* TASK BRIEF *
Count the lines in the data below that contain the string "contre" with matching case, and reply with only that number.

Recorded data:
========================================================================
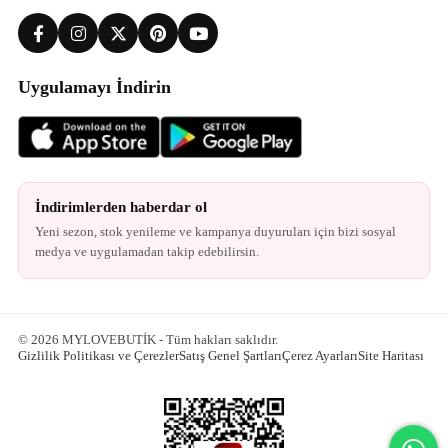
Uygulamayı İndirin
İndirimlerden haberdar ol
Yeni sezon, stok yenileme ve kampanya duyuruları için bizi sosyal
medya ve uygulamadan takip edebilirsin.
© 2026 MYLOVEBUTİK - Tüm hakları saklıdır.
Gizlilik Politikası ve Çerezler
Satış Genel Şartları
Çerez Ayarları
Site Haritası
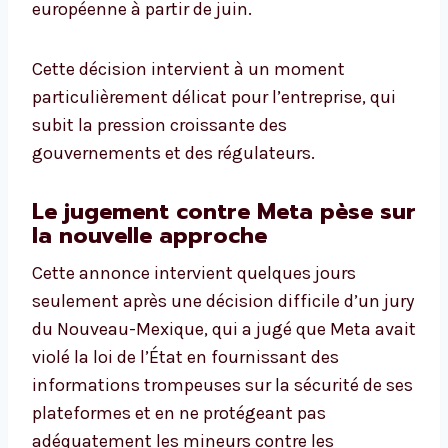
européenne à partir de juin.
Cette décision intervient à un moment
particulièrement délicat pour l’entreprise, qui
subit la pression croissante des
gouvernements et des régulateurs.
Le jugement contre Meta pèse sur
la nouvelle approche
Cette annonce intervient quelques jours
seulement après une décision difficile d’un jury
du Nouveau-Mexique, qui a jugé que Meta avait
violé la loi de l’État en fournissant des
informations trompeuses sur la sécurité de ses
plateformes et en ne protégeant pas
adéquatement les mineurs contre les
========================================================================
* RESPONSE AREA *
2